The two consensus conferences, for which the terms of reference were tightly defined, broadly replicated the results of expert-led, House of Lords inquiries, which directly informed Parliamentary debate. The degree of influence these consensus conferences had on policy may have been limited[14], but they are likely to have played as much a role in building public confidence as in reinforcing the outcome of the more traditional Parliamentary science advisory process.
The influence of the public consultation on the biosciences is similarly difficult to assess; like the consensus conferences it may have played a dual role (communicating informed lay opinion to policymakers and to the public at large). Citizen Foresight, the most radically citizen-led example, was highly effective in bridging the gaps between Parliamentary, expert, corporate, scientific, civil society and ordinary public citizen to engage in interactive dialogue. While welcomed by all involved, the impact of the specific findings on British agriculture is difficult to assess and Citizen Foresight may have been the least influential of all of the consultations described in this section. The main interest in Citizen Foresight appeared to focus rather on its approach to public consultation more generally. While considered an interesting experiment, the Citizen Foresight approach has not taken root in the UK. The traditional scientific advisory system serving Government, the Parliamentary Select Committee inquiries, expert-based public inquiries of other types, regulatory systems and special expert-led consultations are firmly embedded in public policymaking structures, while the more citizen-led consultations would appear to have limited scope for interaction with policymakers and even more limited influence on the democratic process.

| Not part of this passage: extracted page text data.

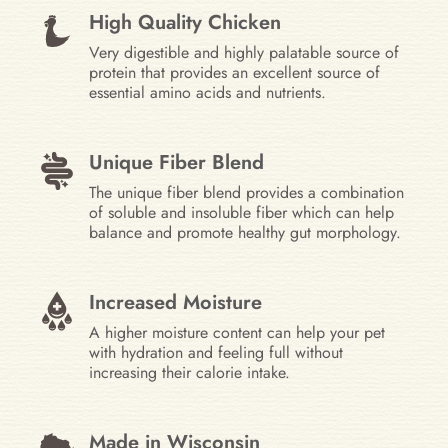
High Quality Chicken
Very digestible and highly palatable source of
protein that provides an excellent source of
essential amino acids and nutrients.
Unique Fiber Blend
The unique fiber blend provides a combination
of soluble and insoluble fiber which can help
balance and promote healthy gut morphology.
Increased Moisture
A higher moisture content can help your pet
with hydration and feeling full without
increasing their calorie intake.
Made in Wisconsin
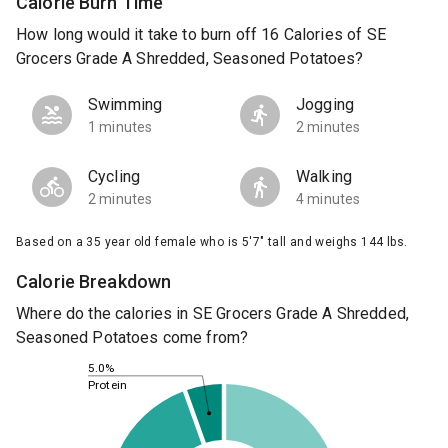
Calorie Burn Time
How long would it take to burn off 16 Calories of SE
Grocers Grade A Shredded, Seasoned Potatoes?
Swimming
Jogging
1 minutes
2 minutes
Cycling
Walking
2 minutes
4 minutes
Based on a 35 year old female who is 5'7" tall and weighs 144 lbs.
Calorie Breakdown
Where do the calories in SE Grocers Grade A Shredded,
Seasoned Potatoes come from?
5.0%
Protein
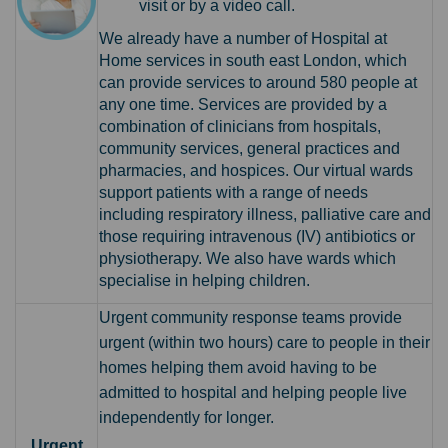
visit or by a video call.
We already have a number of Hospital at
Home services in south east London, which
can provide services to around 580 p
eople at
any one time. Services are provided by a
combination of clinicians from hospitals,
community services, general practices and
pharmacies, and hospices. Our virtual wards
support patients with a range of needs
including respiratory illness, palliative care and
those requiring intravenous (IV) antibiotics or
physiotherapy. We also have wards which
specialise in helping children.
Urgent community response teams
provide
urgent (within two hours) care to people in their
homes helping them avoid having to be
admitted to hospital and helping people live
independently for longer.
Urgent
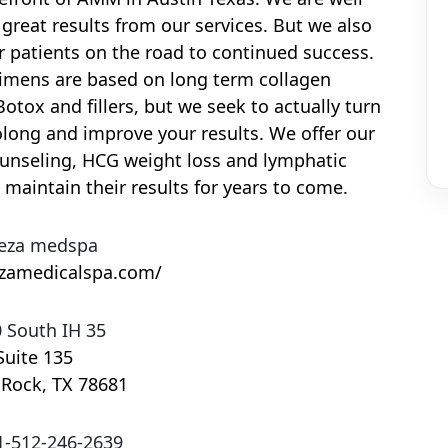
great results from our services. But we also
r patients on the road to continued success.
gimens are based on long term collagen
otox and fillers, but we seek to actually turn
olong and improve your results. We offer our
ounseling, HCG weight loss and lymphatic
 maintain their results for years to come.
eza medspa
ezamedicalspa.com/
 South IH 35
Suite 135
 Rock
,
TX
78681
1-512-246-2639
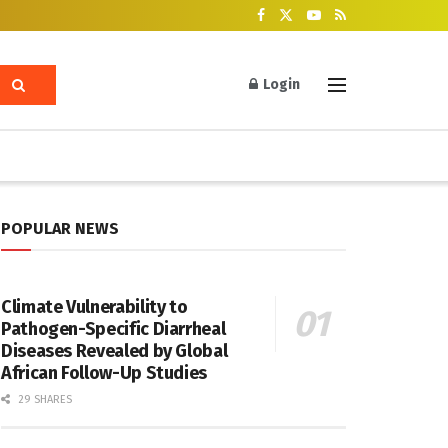
Login
POPULAR NEWS
Climate Vulnerability to
Pathogen-Specific Diarrheal
Diseases Revealed by Global
African Follow-Up Studies
29 SHARES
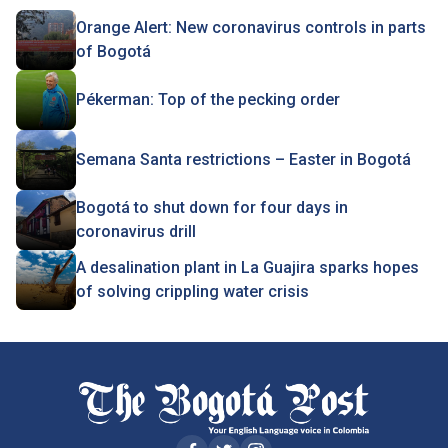
Orange Alert: New coronavirus controls in parts
of Bogotá
Pékerman: Top of the pecking order
Semana Santa restrictions – Easter in Bogotá
Bogotá to shut down for four days in
coronavirus drill
A desalination plant in La Guajira sparks hopes
of solving crippling water crisis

One could raise the question of “why bother”? Why go to a great deal of trouble to assemble a citizens’ panel that is broadly representative of UK society to consider highly technical issues, when Parliament is itself constituted as a representative body and has the resources and responsibilities at its disposal to deliberate as well as to deliver? Why not seek to improve Parliamentary democracy itself? We do not propose an answer, but only to raise a more fundamental question about the capacity of any single representative body to responsibly engage with the full range of highly complex issues that face British society today.
In general, those who organise consultation exercises express satisfaction with the outcome; some have also expressed concern that future exercises remain under careful control to prevent their "capture" by special interests. Others express concern that they have already been captured -- by those who already control science and technology in the United Kingdom: industry, government and the research community.